## Directions
Among the entries below, find the lines that hold the word "America" and report them.

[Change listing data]
───

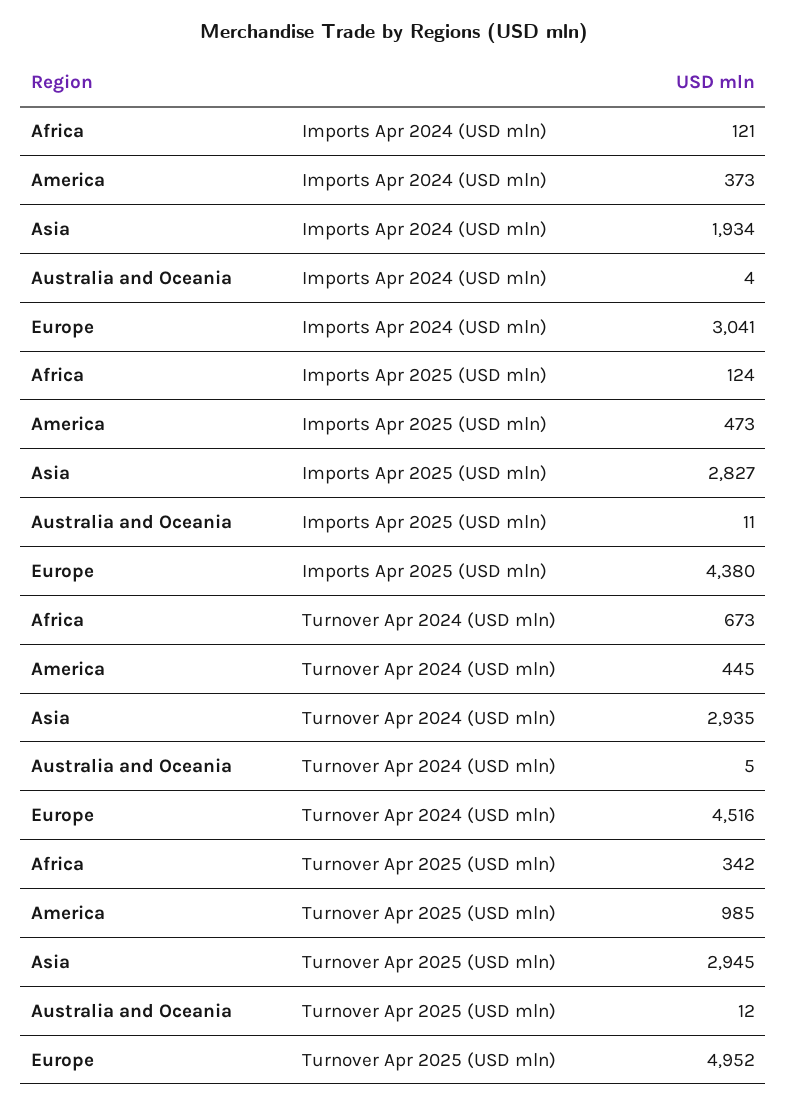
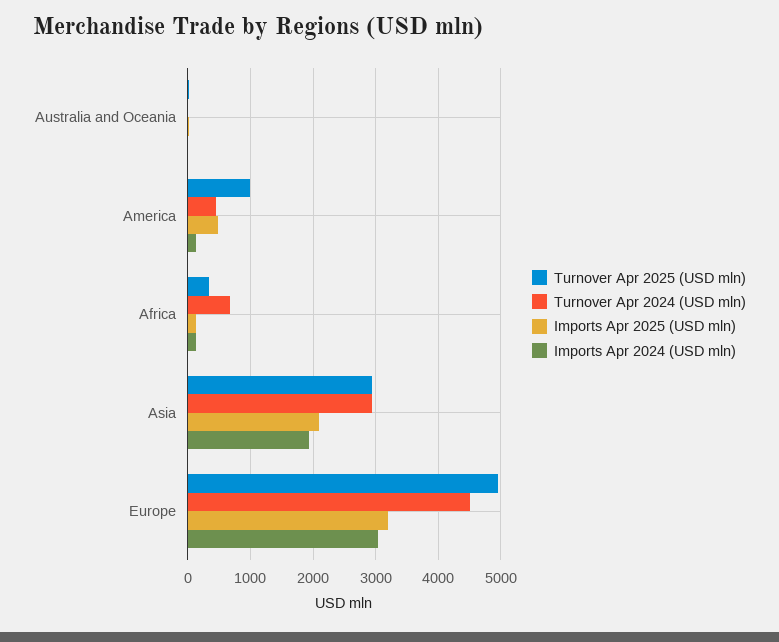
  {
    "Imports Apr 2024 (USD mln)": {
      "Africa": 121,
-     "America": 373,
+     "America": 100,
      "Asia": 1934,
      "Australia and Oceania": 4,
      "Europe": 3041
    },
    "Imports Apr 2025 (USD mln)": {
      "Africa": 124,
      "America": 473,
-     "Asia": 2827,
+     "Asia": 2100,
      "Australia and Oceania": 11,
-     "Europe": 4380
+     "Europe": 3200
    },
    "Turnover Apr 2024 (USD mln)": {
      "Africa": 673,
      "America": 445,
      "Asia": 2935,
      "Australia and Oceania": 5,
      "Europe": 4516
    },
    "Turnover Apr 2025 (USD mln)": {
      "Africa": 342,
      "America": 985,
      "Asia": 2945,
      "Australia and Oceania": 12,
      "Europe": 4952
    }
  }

───

## Your response
-     "America": 373,
+     "America": 100,
      "America": 473,
      "America": 445,
      "America": 985,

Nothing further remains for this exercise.